In one embodiment, referring to FIG. 5, the distance along the line from the pitch axis to the center of gravity position when the corresponding part is at the third preset position (that is, the center of gravity position when the part of the gimbal that rotates around the pitch axis is at the third preset position) It forms a third angle θ ₃ along the line with the distance from the pitch axis to the center of gravity when the corresponding part is at the target position; when the corresponding part is at the fourth preset position, the pitch axis to the center of gravity position (that is, the part of the gimbal that rotates around the pitch axis is at The distance along the line direction of the center of gravity position at the fourth preset position and the distance along the line direction of the pitch axis to the center of gravity position when the corresponding part is at the target position form a third included angle forming a fourth included angle θ ₄ .

Optionally, the third included angle θ ₃ and the fourth included angle θ ₄ are equal in magnitude.
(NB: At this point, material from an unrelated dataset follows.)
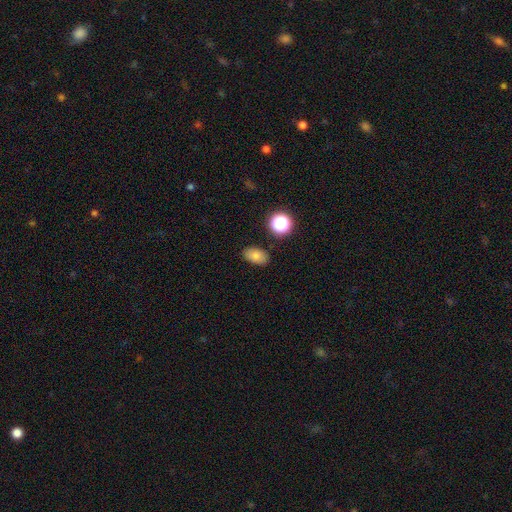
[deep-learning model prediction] Smooth or featured? Predicted: smooth (p=0.79). How rounded? Predicted: in between (p=0.87). Merging? Predicted: none (p=0.85).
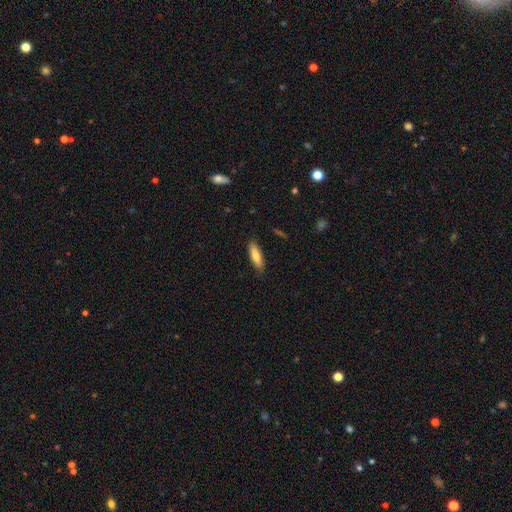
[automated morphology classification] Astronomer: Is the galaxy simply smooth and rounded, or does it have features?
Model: smooth — 74%.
In some examples, the third preset position is: when the corresponding part is at the target position, the position of the corresponding part after rotating the first preset angle in the first direction; the fourth preset position is: when the corresponding part is in the first In the case of three preset positions, the position of the corresponding part is rotated around the second direction twice the size of the first preset included angle. In other examples, the third preset position is: when the corresponding part is at the target position, the position of the corresponding part after rotating the first preset angle around the first direction; the fourth preset position is: when the corresponding part is at At the target position, the position of the corresponding part after rotating the first preset angle in the second direction. Among them, the first direction and the second direction are two opposite directions. When the first direction is counterclockwise, the second direction is clockwise; when the first direction is clockwise, the second direction is Counterclockwise. Specifically, in the embodiment shown in FIG. 5, the first direction is a counterclockwise direction, and the second direction is a clockwise direction. Further, the size of the first preset included angle can be set as required. The first preset included angle in this embodiment is greater than 0 degrees and less than 90 degrees. For example, the first preset included angle may be 10 degrees, 15 degrees, and 20 degrees. , 30 degrees or other angles greater than 0 degrees and less than 90 degrees.
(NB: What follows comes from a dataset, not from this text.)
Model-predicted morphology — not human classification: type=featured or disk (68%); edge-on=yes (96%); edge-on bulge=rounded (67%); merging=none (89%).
In other embodiments, the line direction of the distance from the pitch axis to the center of gravity position when the corresponding part is in the third preset position may coincide with the line direction of the distance from the pitch axis to the center of gravity position when the corresponding part is at the target position, or the corresponding part is in the first position. The along-line direction of the distance from the pitch axis to the center of gravity position at the four preset positions may coincide with the along-line direction of the distance from the pitch axis to the center of gravity position when the corresponding part is at the target position.

In the following embodiments, the third angle θ ₃ and the fourth angle θ ₄ are equal (θ ₃ =θ ₄ =β ₁ ) as an example to illustrate how to detect the corresponding part according to the third torque value and the fourth torque value Whether the center of gravity position at the target position in at least one preset position is offset from the desired center of gravity position in the up and down direction.
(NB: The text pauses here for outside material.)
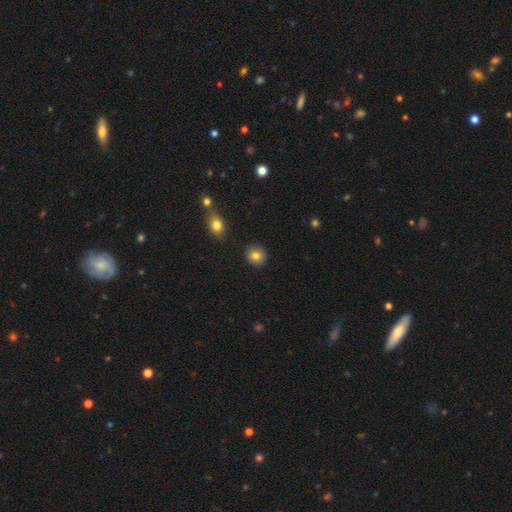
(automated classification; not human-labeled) Morphology: type=smooth (84%); roundness=round (85%); merging=none (90%).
According to the third torque value and the fourth torque value, detecting whether the center of gravity position of the corresponding part is at the target position in at least one preset position is offset from the expected center of gravity position in the up and down direction may include the following two implementations:

In the first implementation, referring to Figure 5, when the corresponding part is located at the target position, the distance from the pitch axis to the center of gravity position (that is, the center of gravity position when the corresponding part is at the target position) forms a fifth included angle with the horizontal direction. θ ₅ . In this implementation, according to the third torque value and the fourth torque value, the process of detecting whether the center of gravity position when the corresponding part is at the target position in at least one preset position is offset from the expected center of gravity position in the up and down direction may include: The third torque value and the fourth torque value determine the angle range of the fifth included angle and/or the sine value of the fifth included angle; according to the angle range of the fifth included angle and/or the sine value of the fifth included angle, detect the corresponding Whether the center of gravity position when part of the target position is in at least one preset position is offset from the expected center of gravity position in the up and down direction.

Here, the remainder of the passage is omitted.